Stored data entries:
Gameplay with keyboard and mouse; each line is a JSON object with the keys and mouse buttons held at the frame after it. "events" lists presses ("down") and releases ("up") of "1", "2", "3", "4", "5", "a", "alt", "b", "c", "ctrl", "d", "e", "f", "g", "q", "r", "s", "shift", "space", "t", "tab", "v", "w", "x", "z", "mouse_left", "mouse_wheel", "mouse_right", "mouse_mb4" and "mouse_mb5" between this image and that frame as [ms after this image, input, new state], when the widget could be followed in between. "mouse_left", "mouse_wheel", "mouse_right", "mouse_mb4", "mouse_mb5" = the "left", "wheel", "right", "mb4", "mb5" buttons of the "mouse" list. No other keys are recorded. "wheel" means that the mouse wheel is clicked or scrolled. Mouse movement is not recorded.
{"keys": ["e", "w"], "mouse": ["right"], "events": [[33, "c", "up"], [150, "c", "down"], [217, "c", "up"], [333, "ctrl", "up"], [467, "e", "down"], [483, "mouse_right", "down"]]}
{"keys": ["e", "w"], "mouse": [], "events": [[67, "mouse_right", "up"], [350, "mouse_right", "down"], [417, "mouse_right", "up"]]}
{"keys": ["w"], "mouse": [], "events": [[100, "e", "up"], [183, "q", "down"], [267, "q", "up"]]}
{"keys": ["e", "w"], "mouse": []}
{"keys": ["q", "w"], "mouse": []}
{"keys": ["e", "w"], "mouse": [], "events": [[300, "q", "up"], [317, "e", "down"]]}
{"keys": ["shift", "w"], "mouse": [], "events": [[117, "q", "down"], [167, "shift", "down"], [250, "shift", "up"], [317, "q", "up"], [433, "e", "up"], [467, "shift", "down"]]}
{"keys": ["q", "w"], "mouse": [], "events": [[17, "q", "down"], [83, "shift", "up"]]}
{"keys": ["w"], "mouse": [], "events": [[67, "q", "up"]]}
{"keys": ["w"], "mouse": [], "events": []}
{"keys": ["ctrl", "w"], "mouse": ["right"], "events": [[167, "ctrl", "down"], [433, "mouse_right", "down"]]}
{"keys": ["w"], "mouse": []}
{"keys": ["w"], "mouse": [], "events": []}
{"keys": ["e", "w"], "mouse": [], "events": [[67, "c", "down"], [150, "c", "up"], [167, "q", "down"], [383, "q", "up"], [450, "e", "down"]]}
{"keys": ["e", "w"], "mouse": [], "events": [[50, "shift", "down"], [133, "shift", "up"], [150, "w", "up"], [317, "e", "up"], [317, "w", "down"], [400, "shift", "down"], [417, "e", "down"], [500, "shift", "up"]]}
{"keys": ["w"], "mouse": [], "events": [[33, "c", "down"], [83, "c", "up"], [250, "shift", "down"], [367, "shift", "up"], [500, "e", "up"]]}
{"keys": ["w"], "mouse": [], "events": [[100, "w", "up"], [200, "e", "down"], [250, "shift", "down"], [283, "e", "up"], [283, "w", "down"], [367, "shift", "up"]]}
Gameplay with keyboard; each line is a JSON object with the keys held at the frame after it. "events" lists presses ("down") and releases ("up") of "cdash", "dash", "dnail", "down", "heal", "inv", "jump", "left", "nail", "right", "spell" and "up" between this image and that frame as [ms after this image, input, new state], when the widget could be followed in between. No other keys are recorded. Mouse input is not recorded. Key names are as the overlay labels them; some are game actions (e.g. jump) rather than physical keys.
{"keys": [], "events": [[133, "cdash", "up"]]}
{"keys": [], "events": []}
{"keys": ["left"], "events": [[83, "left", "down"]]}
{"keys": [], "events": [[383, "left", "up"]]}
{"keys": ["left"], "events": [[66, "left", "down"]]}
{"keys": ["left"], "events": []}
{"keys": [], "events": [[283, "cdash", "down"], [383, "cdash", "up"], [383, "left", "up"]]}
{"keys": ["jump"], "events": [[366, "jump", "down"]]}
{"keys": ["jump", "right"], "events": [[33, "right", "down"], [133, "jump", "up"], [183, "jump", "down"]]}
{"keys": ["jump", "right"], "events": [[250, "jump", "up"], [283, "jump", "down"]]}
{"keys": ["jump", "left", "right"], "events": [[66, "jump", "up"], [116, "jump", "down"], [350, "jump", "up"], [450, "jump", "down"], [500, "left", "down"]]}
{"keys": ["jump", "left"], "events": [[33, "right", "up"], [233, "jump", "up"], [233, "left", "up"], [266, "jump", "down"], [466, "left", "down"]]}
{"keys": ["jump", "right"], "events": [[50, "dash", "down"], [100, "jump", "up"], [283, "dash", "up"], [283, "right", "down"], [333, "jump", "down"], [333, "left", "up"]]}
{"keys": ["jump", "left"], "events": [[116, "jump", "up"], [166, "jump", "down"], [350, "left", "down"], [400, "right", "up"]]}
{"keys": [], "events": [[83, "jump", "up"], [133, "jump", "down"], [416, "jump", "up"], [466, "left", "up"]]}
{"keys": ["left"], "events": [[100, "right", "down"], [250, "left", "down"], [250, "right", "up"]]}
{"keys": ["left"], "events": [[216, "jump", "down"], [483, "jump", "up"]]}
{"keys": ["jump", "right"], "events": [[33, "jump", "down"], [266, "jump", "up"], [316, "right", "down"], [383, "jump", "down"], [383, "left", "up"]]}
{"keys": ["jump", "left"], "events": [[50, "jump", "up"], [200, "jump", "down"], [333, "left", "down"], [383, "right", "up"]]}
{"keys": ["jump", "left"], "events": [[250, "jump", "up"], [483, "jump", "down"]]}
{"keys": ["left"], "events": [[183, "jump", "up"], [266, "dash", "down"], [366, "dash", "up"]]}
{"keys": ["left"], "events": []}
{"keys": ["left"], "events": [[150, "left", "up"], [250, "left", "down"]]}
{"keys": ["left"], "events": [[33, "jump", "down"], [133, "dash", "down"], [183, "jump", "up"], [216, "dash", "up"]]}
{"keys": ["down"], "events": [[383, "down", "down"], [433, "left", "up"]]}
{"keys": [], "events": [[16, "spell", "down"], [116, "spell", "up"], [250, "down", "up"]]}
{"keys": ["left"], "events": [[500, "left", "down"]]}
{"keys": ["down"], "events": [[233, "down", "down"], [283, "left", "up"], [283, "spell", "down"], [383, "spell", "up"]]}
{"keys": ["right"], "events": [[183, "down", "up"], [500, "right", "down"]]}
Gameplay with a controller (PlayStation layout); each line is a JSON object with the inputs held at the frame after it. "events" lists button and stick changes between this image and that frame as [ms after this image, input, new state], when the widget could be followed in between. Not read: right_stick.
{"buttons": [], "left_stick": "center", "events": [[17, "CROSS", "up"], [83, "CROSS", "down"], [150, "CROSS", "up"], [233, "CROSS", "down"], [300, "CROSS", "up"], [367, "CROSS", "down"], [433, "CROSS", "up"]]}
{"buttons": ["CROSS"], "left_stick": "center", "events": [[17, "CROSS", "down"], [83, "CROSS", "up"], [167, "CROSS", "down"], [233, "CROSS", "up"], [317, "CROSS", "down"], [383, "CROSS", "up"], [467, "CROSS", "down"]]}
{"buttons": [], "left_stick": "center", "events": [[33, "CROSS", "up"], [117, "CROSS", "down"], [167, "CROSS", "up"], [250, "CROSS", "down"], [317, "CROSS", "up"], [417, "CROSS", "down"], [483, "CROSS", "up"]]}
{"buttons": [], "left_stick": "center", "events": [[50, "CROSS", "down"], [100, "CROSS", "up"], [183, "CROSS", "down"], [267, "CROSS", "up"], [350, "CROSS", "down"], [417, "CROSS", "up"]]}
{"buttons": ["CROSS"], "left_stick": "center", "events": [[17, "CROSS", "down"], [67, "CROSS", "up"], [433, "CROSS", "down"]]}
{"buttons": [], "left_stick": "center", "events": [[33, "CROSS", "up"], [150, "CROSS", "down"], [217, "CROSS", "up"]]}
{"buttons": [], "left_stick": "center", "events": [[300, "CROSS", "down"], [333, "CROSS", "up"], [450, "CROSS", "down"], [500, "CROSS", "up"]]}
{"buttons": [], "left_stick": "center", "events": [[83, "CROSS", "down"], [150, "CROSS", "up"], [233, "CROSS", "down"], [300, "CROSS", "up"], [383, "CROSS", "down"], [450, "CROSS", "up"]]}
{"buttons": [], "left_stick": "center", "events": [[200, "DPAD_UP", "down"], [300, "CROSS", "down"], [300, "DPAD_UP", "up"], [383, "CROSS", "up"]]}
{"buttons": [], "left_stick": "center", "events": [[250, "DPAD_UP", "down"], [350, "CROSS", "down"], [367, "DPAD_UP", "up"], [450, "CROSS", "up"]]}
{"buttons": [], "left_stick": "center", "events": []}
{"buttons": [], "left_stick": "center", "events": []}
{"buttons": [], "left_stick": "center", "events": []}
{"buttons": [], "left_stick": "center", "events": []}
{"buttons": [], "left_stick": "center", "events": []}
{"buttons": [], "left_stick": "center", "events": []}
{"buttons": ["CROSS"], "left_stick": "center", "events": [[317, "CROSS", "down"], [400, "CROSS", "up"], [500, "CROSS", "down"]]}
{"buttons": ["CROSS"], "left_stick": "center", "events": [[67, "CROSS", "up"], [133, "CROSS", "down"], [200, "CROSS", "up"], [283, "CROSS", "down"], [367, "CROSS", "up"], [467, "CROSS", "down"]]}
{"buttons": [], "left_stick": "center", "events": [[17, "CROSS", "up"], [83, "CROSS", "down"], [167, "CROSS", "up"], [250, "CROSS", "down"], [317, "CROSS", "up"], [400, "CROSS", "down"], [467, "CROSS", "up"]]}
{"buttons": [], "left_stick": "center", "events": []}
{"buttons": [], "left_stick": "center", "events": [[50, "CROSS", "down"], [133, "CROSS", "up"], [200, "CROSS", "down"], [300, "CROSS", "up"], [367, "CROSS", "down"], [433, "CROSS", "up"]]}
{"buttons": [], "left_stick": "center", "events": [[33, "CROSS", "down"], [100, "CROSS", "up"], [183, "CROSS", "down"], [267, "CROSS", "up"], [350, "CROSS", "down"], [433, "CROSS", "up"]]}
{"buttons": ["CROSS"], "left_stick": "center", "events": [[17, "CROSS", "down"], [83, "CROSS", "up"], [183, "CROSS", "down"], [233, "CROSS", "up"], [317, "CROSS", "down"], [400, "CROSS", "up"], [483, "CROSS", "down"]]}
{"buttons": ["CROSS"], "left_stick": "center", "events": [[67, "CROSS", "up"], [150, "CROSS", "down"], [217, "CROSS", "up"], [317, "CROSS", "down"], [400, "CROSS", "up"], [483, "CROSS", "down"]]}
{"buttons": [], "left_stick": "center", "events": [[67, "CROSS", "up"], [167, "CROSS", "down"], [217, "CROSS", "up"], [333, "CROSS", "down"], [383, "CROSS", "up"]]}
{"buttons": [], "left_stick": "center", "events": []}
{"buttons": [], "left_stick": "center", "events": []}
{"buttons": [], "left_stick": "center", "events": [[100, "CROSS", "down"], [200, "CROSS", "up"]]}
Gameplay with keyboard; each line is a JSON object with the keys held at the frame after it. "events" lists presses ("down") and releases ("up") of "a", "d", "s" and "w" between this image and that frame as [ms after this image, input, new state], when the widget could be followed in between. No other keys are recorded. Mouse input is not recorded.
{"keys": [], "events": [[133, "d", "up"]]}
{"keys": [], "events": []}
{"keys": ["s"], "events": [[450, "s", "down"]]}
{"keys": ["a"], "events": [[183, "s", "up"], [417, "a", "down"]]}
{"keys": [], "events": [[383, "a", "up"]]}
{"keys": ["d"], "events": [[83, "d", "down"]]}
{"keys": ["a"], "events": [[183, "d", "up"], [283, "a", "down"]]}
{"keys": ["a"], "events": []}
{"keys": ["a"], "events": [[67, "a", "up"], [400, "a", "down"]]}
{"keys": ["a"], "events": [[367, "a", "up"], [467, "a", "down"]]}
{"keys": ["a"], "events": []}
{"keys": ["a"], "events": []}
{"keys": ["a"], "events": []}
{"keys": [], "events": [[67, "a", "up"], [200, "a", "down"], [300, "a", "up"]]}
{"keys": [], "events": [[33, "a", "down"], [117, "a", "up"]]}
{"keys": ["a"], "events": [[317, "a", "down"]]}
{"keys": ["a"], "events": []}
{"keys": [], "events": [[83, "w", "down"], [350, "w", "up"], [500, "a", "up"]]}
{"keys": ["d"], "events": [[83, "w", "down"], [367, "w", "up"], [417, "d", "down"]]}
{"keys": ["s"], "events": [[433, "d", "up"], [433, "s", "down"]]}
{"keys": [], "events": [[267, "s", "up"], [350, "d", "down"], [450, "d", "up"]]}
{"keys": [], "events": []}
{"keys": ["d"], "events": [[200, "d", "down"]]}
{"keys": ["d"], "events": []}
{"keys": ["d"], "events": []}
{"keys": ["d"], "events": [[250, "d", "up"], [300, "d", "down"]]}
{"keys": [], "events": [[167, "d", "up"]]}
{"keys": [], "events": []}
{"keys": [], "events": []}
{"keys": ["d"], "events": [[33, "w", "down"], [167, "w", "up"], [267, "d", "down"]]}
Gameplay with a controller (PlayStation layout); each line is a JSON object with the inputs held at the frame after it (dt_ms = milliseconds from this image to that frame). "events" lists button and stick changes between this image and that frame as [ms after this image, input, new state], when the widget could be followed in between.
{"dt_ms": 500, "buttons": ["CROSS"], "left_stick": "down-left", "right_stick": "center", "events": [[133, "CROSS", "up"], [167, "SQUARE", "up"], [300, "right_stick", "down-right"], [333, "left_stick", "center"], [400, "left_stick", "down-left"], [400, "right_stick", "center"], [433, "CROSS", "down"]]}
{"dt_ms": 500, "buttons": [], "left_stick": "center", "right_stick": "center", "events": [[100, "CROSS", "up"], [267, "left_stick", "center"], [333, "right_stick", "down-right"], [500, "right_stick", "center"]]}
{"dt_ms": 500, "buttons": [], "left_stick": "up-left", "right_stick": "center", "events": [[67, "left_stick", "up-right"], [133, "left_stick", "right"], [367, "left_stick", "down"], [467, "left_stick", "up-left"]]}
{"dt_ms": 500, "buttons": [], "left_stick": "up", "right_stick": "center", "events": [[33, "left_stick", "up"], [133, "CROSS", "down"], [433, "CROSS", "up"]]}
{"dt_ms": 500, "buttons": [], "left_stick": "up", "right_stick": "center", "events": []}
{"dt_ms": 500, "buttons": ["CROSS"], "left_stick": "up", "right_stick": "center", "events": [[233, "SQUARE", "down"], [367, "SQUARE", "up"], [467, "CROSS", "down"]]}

> **What the task requires**
Reply with one number: the count of lines in the entries that include the word "ctrl".

> **Completed exercise**
3